Let N(t) be the number of bacteria after t days. Then N(t) = Pa^t for some constants P and a. Measurements indicate that N(4) = 5600 and N(8) = 362, 000.
a. Before working the problem, estimate the value of N(7), the number of bacteria at noon on the fourth day.
b. Write down two equations for P and a, one when t = 4 and the other when t = 8.
Thanks!
To solve this problem, we need to find the values of P and a in the equation N(t) = Pa^t using the given information.
a. To estimate the value of N(7), we can interpolate between the known values of N(4) and N(8). Since 7 is exactly halfway between 4 and 8, we can take the geometric mean of N(4) and N(8) to get an estimate.
The geometric mean is calculated by taking the square root of the product of two numbers. So, the estimate for N(7) is:
√(N(4) * N(8)) = √(5600 * 362000) ≈ √(2,027,200,000) ≈ 45,041 (rounded to the nearest whole number)
Therefore, the approximate value of N(7) is 45,041.

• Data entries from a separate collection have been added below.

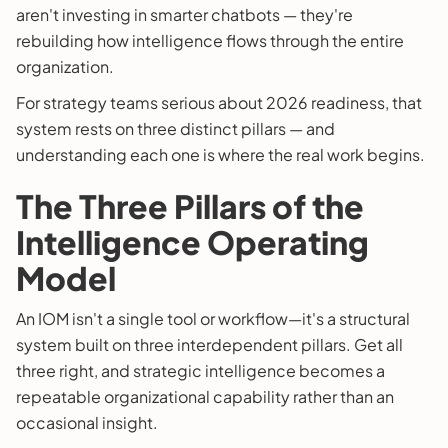
aren't investing in smarter chatbots — they're
rebuilding how intelligence flows through the entire
organization.
For strategy teams serious about 2026 readiness, that
system rests on three distinct pillars — and
understanding each one is where the real work begins.
The Three Pillars of the
Intelligence Operating
Model
An IOM isn't a single tool or workflow—it's a structural
system built on three interdependent pillars. Get all
three right, and strategic intelligence becomes a
repeatable organizational capability rather than an
occasional insight.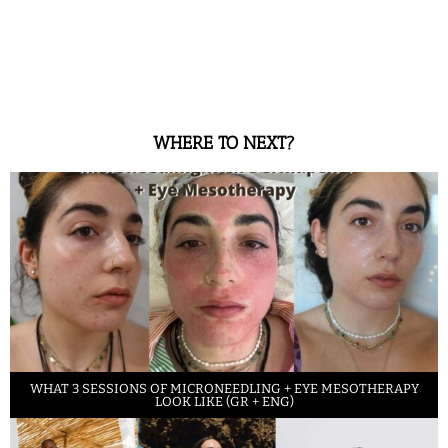
WHERE TO NEXT?
WHAT 3 SESSIONS OF MICRONEEDLING + EYE MESOTHERAPY
LOOK LIKE (GR + ENG)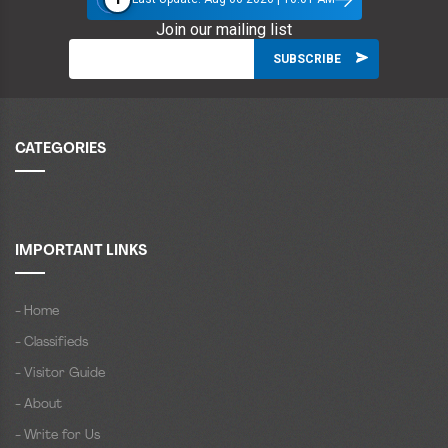
Join our mailing list
CATEGORIES
IMPORTANT LINKS
- Home
- Classifieds
- Visitor Guide
- About
- Write for Us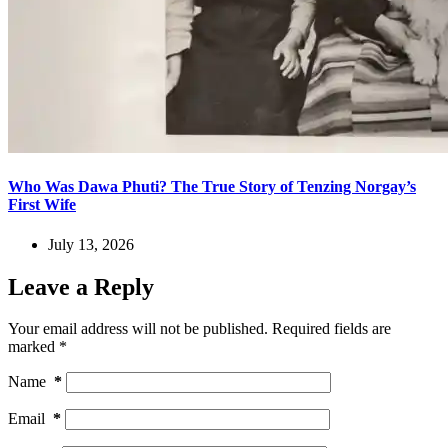
Who Was Dawa Phuti? The True Story of Tenzing Norgay’s
First Wife
July 13, 2026
Leave a Reply
Your email address will not be published.
Required fields are
marked
*
Name
*
Email
*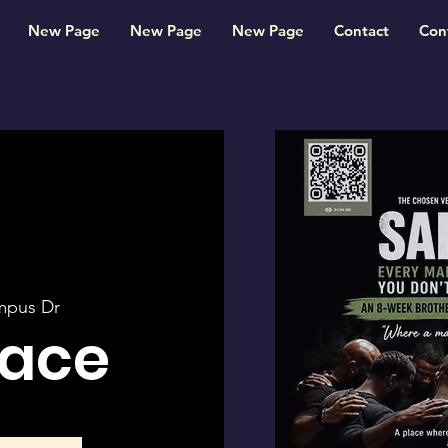
New Page
New Page
New Page
Contact
Con
mpus Dr
pace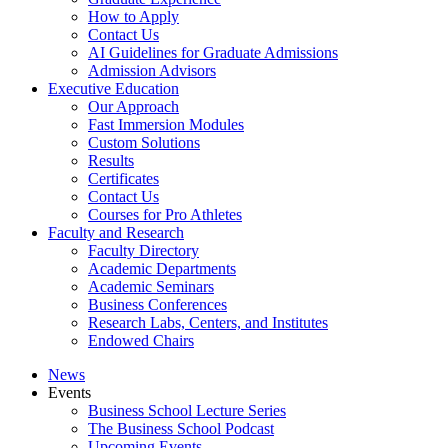
How to Apply
Contact Us
AI Guidelines for Graduate Admissions
Admission Advisors
Executive Education
Our Approach
Fast Immersion Modules
Custom Solutions
Results
Certificates
Contact Us
Courses for Pro Athletes
Faculty and Research
Faculty Directory
Academic Departments
Academic Seminars
Business Conferences
Research Labs, Centers, and Institutes
Endowed Chairs
News
Events
Business School Lecture Series
The Business School Podcast
Upcoming Events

b. We can write down two equations for P and a using the given information.
From N(4) = 5600:
5600 = Pa^4
From N(8) = 362,000:
362000 = Pa^8
These equations represent a system of equations that can be solved to find the values of P and a.
By rearranging the first equation, we have:
P = 5600 / a^4
Substituting this value of P into the second equation, we have:
362000 = (5600 / a^4) * a^8
Simplifying, we get:
362000 = 5600 * a^4
Dividing both sides by 5600:
362000 / 5600 = a^4
64.642857 ≈ a^4
Taking the fourth root of both sides:
√(64.642857) ≈ a
a ≈ 2.522
Now, substituting this value of a back into the first equation to solve for P:
5600 = P * (2.522)^4
5600 = P * 40.091088
Dividing both sides by 40.091088:
P = 5600 / 40.091088
P ≈ 139.685
Therefore, the values of P and a are approximately P ≈ 139.685 and a ≈ 2.522.